Extracted data entries
************
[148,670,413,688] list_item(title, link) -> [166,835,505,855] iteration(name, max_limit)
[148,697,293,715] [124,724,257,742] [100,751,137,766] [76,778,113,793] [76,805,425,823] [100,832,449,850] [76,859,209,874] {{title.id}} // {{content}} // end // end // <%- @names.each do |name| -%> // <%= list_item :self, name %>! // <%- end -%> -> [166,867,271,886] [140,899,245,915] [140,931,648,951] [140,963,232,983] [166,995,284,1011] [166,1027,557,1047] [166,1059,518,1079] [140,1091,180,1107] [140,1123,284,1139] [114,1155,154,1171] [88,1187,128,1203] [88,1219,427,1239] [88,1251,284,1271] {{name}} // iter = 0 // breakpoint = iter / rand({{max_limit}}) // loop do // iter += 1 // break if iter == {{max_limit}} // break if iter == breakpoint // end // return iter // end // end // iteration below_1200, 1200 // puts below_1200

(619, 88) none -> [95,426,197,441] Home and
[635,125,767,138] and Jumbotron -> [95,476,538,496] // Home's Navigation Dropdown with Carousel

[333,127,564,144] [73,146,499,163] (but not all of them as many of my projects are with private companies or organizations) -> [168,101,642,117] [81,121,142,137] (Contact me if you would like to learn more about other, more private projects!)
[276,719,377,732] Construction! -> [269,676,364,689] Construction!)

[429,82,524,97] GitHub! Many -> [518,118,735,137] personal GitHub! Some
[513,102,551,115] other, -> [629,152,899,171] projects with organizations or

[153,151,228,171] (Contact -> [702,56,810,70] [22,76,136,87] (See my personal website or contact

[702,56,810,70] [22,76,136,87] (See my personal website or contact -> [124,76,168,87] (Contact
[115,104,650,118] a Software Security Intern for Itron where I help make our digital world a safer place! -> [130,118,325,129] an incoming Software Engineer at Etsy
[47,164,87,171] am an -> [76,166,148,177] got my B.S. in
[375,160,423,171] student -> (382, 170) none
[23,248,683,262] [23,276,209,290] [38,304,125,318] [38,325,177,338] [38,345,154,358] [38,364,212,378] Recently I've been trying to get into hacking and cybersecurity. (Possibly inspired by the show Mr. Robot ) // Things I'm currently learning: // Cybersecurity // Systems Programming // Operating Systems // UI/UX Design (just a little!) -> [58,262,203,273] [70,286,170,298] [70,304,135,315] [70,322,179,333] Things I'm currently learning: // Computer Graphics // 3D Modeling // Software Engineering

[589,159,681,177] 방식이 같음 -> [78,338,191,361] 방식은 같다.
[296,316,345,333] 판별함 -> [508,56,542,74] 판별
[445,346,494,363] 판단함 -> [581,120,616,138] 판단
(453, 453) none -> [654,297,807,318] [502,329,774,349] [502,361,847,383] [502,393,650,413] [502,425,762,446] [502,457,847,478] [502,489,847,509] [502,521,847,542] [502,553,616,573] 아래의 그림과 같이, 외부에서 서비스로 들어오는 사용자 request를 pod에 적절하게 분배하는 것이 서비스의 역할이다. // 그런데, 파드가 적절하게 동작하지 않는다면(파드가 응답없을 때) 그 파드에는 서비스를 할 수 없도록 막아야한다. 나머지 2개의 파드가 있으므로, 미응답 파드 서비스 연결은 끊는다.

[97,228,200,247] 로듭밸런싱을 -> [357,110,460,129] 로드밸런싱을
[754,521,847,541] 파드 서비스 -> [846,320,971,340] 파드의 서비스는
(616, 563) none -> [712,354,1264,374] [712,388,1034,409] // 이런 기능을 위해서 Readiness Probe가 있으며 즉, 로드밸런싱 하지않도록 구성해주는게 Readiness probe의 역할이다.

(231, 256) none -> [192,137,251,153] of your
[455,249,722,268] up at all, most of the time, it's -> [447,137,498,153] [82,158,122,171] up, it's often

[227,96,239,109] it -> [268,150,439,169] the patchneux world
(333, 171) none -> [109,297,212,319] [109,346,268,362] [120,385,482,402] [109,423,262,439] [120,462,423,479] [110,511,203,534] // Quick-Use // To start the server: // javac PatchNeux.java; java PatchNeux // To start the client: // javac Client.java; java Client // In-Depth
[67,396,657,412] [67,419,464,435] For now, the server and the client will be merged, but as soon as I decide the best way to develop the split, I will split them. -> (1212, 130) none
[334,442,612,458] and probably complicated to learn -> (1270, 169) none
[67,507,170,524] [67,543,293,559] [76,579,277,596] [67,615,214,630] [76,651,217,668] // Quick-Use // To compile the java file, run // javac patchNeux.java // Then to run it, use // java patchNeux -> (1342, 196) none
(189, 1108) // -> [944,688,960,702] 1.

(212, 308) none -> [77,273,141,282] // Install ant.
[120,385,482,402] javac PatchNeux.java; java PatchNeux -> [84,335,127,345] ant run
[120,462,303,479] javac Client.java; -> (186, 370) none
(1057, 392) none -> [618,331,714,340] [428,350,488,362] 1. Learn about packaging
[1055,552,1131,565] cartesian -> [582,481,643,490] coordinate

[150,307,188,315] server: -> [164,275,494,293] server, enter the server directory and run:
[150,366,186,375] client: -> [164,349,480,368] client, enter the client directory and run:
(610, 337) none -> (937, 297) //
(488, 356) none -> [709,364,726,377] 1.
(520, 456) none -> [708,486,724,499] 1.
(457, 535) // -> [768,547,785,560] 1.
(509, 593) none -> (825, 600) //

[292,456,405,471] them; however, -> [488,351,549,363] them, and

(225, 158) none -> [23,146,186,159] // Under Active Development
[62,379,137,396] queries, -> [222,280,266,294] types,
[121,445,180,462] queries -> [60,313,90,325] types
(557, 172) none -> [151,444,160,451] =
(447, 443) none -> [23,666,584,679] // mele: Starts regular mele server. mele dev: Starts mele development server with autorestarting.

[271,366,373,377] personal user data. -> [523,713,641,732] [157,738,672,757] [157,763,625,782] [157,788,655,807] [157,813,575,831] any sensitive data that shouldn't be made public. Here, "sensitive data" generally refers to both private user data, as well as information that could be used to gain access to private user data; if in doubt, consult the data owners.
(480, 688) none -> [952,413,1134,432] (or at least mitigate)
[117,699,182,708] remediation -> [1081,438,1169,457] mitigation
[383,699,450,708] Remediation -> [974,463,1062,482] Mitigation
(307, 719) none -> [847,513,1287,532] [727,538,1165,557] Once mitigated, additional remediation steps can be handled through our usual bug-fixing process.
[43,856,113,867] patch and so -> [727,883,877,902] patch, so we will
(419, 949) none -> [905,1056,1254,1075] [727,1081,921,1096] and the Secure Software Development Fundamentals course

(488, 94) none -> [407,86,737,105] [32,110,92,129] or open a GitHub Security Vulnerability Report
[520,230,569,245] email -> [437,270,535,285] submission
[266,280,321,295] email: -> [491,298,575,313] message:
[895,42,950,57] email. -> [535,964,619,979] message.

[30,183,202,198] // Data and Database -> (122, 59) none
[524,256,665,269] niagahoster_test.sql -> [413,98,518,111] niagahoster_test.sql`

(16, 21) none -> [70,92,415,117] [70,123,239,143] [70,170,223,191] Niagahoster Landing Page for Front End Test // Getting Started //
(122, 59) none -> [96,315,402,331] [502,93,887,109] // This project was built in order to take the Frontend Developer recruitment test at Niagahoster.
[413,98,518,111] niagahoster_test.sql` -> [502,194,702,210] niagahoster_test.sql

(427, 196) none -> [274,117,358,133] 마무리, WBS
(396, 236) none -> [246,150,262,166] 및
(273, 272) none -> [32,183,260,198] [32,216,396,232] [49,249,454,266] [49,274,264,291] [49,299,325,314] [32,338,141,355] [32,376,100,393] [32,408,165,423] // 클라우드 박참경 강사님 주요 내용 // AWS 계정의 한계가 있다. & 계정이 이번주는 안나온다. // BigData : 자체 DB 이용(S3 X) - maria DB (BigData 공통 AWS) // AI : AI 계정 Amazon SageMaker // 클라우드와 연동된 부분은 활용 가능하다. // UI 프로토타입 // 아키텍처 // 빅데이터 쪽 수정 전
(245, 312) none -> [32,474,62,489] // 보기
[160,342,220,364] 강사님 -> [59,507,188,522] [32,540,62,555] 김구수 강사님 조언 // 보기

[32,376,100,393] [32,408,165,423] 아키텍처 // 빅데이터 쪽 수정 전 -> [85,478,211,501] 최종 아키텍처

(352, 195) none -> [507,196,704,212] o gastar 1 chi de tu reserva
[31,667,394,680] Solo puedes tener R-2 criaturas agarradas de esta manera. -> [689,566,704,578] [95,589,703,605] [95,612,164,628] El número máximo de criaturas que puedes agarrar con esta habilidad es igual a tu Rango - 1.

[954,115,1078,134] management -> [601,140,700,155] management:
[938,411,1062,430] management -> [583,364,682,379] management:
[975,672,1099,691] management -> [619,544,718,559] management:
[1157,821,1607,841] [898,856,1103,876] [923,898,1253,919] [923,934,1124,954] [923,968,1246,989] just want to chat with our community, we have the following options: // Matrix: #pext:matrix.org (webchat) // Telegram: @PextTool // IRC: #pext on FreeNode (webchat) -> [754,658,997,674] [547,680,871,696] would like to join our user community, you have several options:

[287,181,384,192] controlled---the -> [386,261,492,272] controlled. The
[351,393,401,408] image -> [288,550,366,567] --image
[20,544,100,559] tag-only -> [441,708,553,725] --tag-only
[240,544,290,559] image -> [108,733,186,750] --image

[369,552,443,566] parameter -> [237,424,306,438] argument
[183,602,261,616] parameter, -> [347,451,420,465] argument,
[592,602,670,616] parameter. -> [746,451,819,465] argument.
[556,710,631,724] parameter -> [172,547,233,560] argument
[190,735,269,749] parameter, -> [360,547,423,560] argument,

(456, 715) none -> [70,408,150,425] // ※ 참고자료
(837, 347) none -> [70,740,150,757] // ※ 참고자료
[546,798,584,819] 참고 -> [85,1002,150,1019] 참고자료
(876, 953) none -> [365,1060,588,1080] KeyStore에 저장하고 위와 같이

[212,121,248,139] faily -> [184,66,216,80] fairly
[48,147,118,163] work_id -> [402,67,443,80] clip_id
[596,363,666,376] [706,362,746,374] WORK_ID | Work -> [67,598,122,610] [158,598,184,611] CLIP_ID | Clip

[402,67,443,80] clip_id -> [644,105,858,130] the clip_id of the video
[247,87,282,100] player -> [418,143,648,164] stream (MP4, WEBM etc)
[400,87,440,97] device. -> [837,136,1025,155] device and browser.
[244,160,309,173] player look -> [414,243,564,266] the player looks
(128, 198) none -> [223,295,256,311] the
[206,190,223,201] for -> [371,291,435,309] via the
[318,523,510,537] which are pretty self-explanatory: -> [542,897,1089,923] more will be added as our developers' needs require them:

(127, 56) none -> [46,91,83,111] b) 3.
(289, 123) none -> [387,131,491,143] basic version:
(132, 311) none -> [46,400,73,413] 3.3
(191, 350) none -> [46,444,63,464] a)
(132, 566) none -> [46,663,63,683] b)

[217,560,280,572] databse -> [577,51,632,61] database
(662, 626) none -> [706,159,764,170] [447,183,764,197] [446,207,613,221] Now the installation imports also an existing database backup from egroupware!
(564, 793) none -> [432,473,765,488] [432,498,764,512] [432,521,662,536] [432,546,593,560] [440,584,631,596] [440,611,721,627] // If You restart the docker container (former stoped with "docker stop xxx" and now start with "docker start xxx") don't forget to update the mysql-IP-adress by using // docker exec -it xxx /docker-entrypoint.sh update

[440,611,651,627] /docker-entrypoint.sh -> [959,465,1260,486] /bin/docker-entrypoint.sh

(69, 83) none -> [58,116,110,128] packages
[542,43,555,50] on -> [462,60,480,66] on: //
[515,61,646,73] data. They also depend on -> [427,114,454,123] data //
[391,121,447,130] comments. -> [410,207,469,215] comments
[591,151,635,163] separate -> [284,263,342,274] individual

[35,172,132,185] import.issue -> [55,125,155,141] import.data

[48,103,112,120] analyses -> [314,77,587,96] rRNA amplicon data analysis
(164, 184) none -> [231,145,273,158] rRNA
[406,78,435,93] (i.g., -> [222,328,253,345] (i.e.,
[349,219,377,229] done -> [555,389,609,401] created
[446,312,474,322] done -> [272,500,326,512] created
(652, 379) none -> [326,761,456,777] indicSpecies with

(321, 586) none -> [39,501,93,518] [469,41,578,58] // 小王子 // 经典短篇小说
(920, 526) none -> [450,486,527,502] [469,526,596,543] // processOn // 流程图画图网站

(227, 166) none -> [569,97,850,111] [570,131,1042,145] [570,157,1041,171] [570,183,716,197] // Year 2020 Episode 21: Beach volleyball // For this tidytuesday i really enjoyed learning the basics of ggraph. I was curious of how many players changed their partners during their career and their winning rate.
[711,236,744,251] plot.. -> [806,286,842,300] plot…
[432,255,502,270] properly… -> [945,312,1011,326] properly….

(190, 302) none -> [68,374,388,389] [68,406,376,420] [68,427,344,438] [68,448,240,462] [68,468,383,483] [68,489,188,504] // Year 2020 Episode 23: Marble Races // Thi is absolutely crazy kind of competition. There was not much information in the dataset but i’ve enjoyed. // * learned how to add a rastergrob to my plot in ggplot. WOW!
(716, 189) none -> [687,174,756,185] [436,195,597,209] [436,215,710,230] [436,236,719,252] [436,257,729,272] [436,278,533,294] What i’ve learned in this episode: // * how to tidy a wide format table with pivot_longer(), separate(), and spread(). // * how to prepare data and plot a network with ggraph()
************
DESCRIPTION OF THE TASK:
Transcribe, exactly as written, all lines of the entries above from the first to the one containing "[153,151,228,171] (Contact ->", and no more.

ANSWER TO THE EXERCISE:
[148,670,413,688] list_item(title, link) -> [166,835,505,855] iteration(name, max_limit)
[148,697,293,715] [124,724,257,742] [100,751,137,766] [76,778,113,793] [76,805,425,823] [100,832,449,850] [76,859,209,874] {{title.id}} // {{content}} // end // end // <%- @names.each do |name| -%> // <%= list_item :self, name %>! // <%- end -%> -> [166,867,271,886] [140,899,245,915] [140,931,648,951] [140,963,232,983] [166,995,284,1011] [166,1027,557,1047] [166,1059,518,1079] [140,1091,180,1107] [140,1123,284,1139] [114,1155,154,1171] [88,1187,128,1203] [88,1219,427,1239] [88,1251,284,1271] {{name}} // iter = 0 // breakpoint = iter / rand({{max_limit}}) // loop do // iter += 1 // break if iter == {{max_limit}} // break if iter == breakpoint // end // return iter // end // end // iteration below_1200, 1200 // puts below_1200

(619, 88) none -> [95,426,197,441] Home and
[635,125,767,138] and Jumbotron -> [95,476,538,496] // Home's Navigation Dropdown with Carousel

[333,127,564,144] [73,146,499,163] (but not all of them as many of my projects are with private companies or organizations) -> [168,101,642,117] [81,121,142,137] (Contact me if you would like to learn more about other, more private projects!)
[276,719,377,732] Construction! -> [269,676,364,689] Construction!)

[429,82,524,97] GitHub! Many -> [518,118,735,137] personal GitHub! Some
[513,102,551,115] other, -> [629,152,899,171] projects with organizations or

[153,151,228,171] (Contact -> [702,56,810,70] [22,76,136,87] (See my personal website or contact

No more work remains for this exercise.